Putain, 72 ans !

 

On se souhaite bon anniversaire...

Aujourd'hui, on a 72 ans, et on en est tout surpris. Surpris d'avoir déjà duré si longtemps. Et surpris de ce que si longtemps nous paraisse avoir été si court. Pourtant, rendez-vous compte, quand on est né, il y a aujourd'hui 72 ans, Staline régnait sur l'Union Soviétique (il allait mourir l'année suivante, conscient sans doute que le monde serait trop petit pour nous deux), la France menait son avant-dernière guerre coloniale en Indochine -et allait la perdre, celle d'Algérie n'avait pas encore commencé et elle allait la perdre aussi. Il n'y avait pas d'internet, pas de téléphones portables, pas d'ordinateurs portables, même pas de fax... . La télévision venait de naître mais presque personne n'en disposait, la radio et la presse écrite étaient reines de l'info. Les femmes n'avaient pas le droit de vote, ni même celui de travailler ou d'ouvrir un compte en banque sans l'autorisation de leur mari. Le temps passe, mais si vite... Après tout, on est quand même plus jeune que Trump...

On ne se baigne jamais deux fois dans le même fleuve

On ne va pas vous la jouer façon Perec, "je me souviens"... mais tout de même, on se souvient. Parce qu'on a (encore) de la mémoire. Et qu'il nous arrive de regarder derrière nous, et de chercher dans ce dont on se souvient ce et ceux qui fait encore partie de nos vies et qui n'en sont plus. Ce n'est pas que rien n'ait changé, c'est que le changement est celui du fleuve d'Héraclite, dans lequel on ne se baigne jamais deux fois mais qui toujours coule, comme le temps : tout change, rien n'est immobile. Mais rien n'est absolument nouveau. Staline est mort ? Poutine sévit. Il n'y a plus de guerres coloniales ? Il y a toujours des guerres néo-coloniales. Les femmes ont conquis les mêmes droits politiques que les hommes ? le paternalisme, le sexisme, la misogynie sévissent toujours. 

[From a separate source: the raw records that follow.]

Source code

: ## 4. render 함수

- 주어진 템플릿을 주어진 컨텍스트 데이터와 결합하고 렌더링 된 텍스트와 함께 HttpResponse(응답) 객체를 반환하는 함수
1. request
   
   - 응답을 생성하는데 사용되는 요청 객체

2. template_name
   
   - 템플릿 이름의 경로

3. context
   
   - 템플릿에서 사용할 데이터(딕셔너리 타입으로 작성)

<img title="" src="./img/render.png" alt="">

On est de 1952... Il y avait cinq journaux quotidiens à Genève, le tram allait jusqu'à Veyrier, Hermance, Vernier et faisait ceinture avec la ligne 1.  Etait-ce un autre monde ? C'était l'enfance de notre monde présent. Que pouvons nous faire aujourd'hui que nous ne pouvions faire iI y a cinquante ans ? Il n'y avait pas d'internet ? Certes non, mais mais on pouvait déjà communiquer des textes par télex, des images par bélino, des sons par radio. On n'avait pas d'ordinateurs ? On avait des machines à écrire mécaniques. On n'avait pas d'imprimantes ? On avait des ronéos. On n'envoyait pas des Niouzeléttères, on tirait avec des stencils des tracts sur une Gestetner. On n'a attendu la "révolution numérique" pour communiquer, on communique depuis un million d'années. Seuls les moyens de communication (les media) changent. On n'a pas attendu les GAFA pour avoir des réseaux sociaux -c'étaient les clubs, les bistrots, les assocs, les salles de cinéma...

Tout cela, évidemment, est fort résumé, il faudrait un livre pour faire le tour d'un parcours qui nous semble pourtant si bref. Et il faudrait qu'on y témoigne de plus d'erreurs, d'échecs, de fautes, même, qu'on est prêt à en avouer. Qu'a-t-on fait de ce temps passé, que nous a-t-il appris, de quel usage peut-il nous être pour le temps futur, pour que la succession des génération ne soit pas une succession de pertes de mémoire ?

Et si avec l'âge qu'on prend, on est de plus en plus sceptiques face aux grandes proclamations de ruptures et de plus en plus conscients des permanences, des évolutions lentes, de la nécessité des combats patients, répétés, obstinés, pour plus de droits et de libertés, plus de solidarité, on l'est toujours de l'exigence de ne rien céder. De ne rien jamais tenir pur acquis. De ne rien faire, jamais, pour la seule raison qu'on nous demande, ou qu'on nous ordonne, de le faire. Quand règne le consentement général et la résignation commune, la désobéissance est plus qu’un droit : étant l’exception, elle est la panacée. Affaire intime autant qu’enjeu collectif, mais ne déléguant rien de notre responsabilités à d’autres, elle remédie à nos compromissions, nos complicités, nos aplaventrissements et nos routines. Irréductible et irremplaçable, elle renvoie au premier mot par lequel le dernier préhominien est devenu le premier humain : « non ! ».

Nous serons toujours moins radicaux que le moment dans lequel nous sommes.